De a poco, como me digo siempre. De a poco iré reinsertándome en la realidad. De a poco iré armándome para afrontar las pelotudeces por venir. De a poco iré despertando a la ironía que me salva de matar y de morir, en este mundo de gente tan cuadrada y tan llena de ganas de romperme las pelotas.
Esto solo quiere ser un aviso de “aquí estoy, he vuelto, ya volveré”. Feliz comienzo para todos. Que los dragones nos acompañen este año.

viernes, 6 de enero de 2012

Comienzo que es final.

Para empezar el año ¡con todo!, a uno de mis compañeros de trabajo -falso como billete de 3 pesos argentinos- se le ocurrió organizar un almuerzo.
Mi alegría era inmensa, no veía la hora de acudir a un encuentro espontáneo entre la gente con la que me veo 9 hs diarias de las 14 hs que estoy despierta. Todo un lujo digno de la envidia del universo entero.
Como si tanta buena suerte no fuera suficiente, ese día una de mis compañeras tuvo su acostumbrado percance con su niña y, como quienes tienen hijos tienen beneficios, se retiró sin más de la oficina, sin la mínima intención de volver al mediodía para participar del ágape.
Cuando se acercó la hora de sentarnos a degustar algún plato excesivamente caro en un lugar elegido por un pobre tipo que lo único que tiene es plata, todos tenían algún compromiso que los retrasaba.
Yo, para marcar una vez más la diferencia, no tenía absolutamente nada que hacer más que esperar a que el resto de los asistentes estuviera disponible. Así fue como el almuerzo se atrasó una hora y finalmente participamos 3 personas, de las cuales 1 era yo y las otras dos son personas a las que no soporto más de medio minuto y con las que no quisiera cruzarme nunca más.

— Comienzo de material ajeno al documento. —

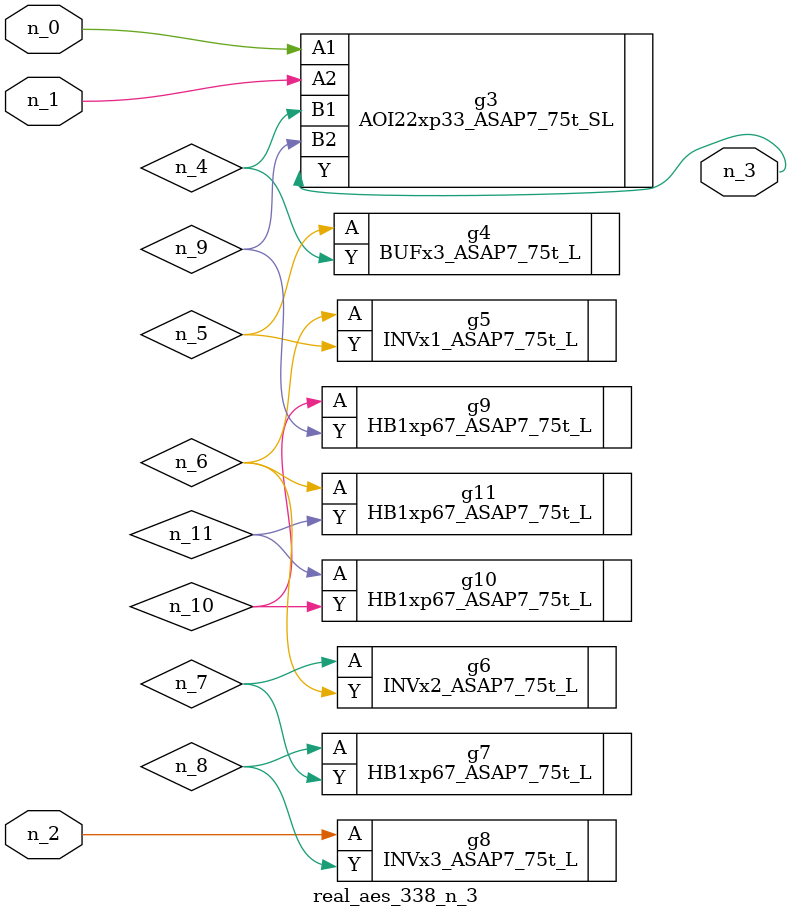
<source format=v>
module real_aes_338_n_3 (n_0, n_2, n_1, n_3);
input n_0;
input n_2;
input n_1;
output n_3;
wire n_4;
wire n_5;
wire n_7;
wire n_9;
wire n_6;
wire n_8;
wire n_10;
wire n_11;
AOI22xp33_ASAP7_75t_SL g3 ( .A1(n_0), .A2(n_1), .B1(n_4), .B2(n_9), .Y(n_3) );
INVx3_ASAP7_75t_L g8 ( .A(n_2), .Y(n_8) );
BUFx3_ASAP7_75t_L g4 ( .A(n_5), .Y(n_4) );
INVx1_ASAP7_75t_L g5 ( .A(n_6), .Y(n_5) );
HB1xp67_ASAP7_75t_L g11 ( .A(n_6), .Y(n_11) );
INVx2_ASAP7_75t_L g6 ( .A(n_7), .Y(n_6) );
HB1xp67_ASAP7_75t_L g7 ( .A(n_8), .Y(n_7) );
HB1xp67_ASAP7_75t_L g9 ( .A(n_10), .Y(n_9) );
HB1xp67_ASAP7_75t_L g10 ( .A(n_11), .Y(n_10) );
endmodule
</source>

Con lo cual, el almuerzo fue una tortura china que pareció eterna. Comenzó con un diálogo entre los dos asistentes relacionado con las vacaciones. Se sacaron los ojos en el intento de ver quién había viajado a más lugares y más lejos. Luego siguieron hablando de la empresa, de sus compañeros, de “la vieja” (en alusión a su jefa) y de lo mal que trabaja todo el mundo. Ellos, está de más la aclaración, son los que mejor trabajan pero no están dadas las condiciones para que lo hagan en la empresa a la que pertenecen, con lo cual nadie puede darse cuenta de sus capacidades.
Siguieron haciendo sus críticas a los psicólogos, alegando que los psiquiatras (¿?) habían pasado por la vida de sus familiares (nunca de ellos) para complicarles las vida. Agregaron que estos profesionales estudian únicamente para solucionar sus locuras y luego lucran con los demás.

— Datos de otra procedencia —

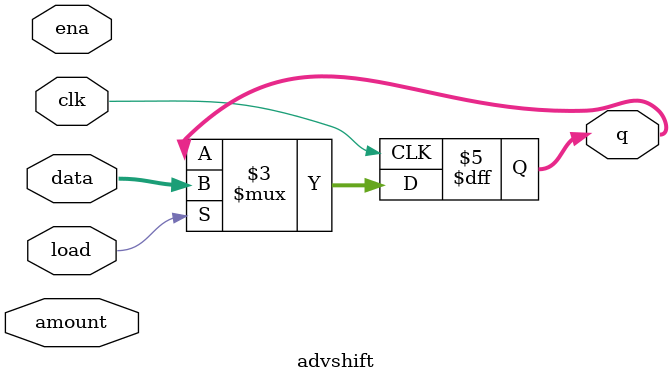
<source format=v>
module advshift(input clk,
input load,
input ena,
input [1:0] amount,
input [63:0] data,
output reg [63:0] q); 
// when load is high, assign data[63:0] to shift register q.
// if ena is high, shift q.
// amount: Chooses which direction and how much to shift.
// 2'b00: shift left by 1 bit.
// 2'b01: shift left by 8 bits.
// 2'b10: shift right by 1 bit.
// 2'b11: shift right by 8 bits.

    always @(posedge clk) begin
        if (load == 1) q <= data[63:0];
    end
endmodule

</source>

Más tarde abordaron el tema de los hijos, donde yo quedo completamente al margen y gracias a Dios no tengo que inventar caras para evitar hacer el mínimo comentario. Se aconsejaron y se criticaron en sus tácticas y estrategias parentales.
Finalmente se encargaron de poner su arsenal de frases discriminatorias sobre la mesa y hacer un potpurrí con sus prejuicios, para finalizar con un par de consejos mutuos de cómo se supone que se debe vivir la vida.
No dejaron de mirar con asco a un niño que pasó por la mesa pidiendo pan ni a una señora que vendía curitas.
Durante esas dos horas, me dediqué a intentar esconder mis sentimientos de odio y rechazo detrás de caras de “yo no fui” o de “qué tonta soy que no entiendo” o de “me perdí, ¿de qué hablan?” como única alternativa a la masacre que hubiera provocado si reaccionaba. Tuve miedo de ser descubierta, pero años de teatro me dieron una mano para salir ilesa de la situación.
Fue un placer haber asistido al último almuerzo de trabajo del que participaré jamás. La comida me la podría haber preparado yo en casa. Mis compañeros con excusas pasaron por la guillotina de los asistentes, lo que no garantiza que yo no pase tarde o temprano por ahí, a pesar de haber asistido sin más.
Así es que a partir de ahora me dedicaré a tener turnos médicos de último momento, llamados de auxilio de algún familiar y/o mucho trabajo como para salir a comer.
Por suerte, en unas horas me voy de vacaciones y no tendré que verles la cara a esta manga de infelices hijos de puta, al menos por una semana.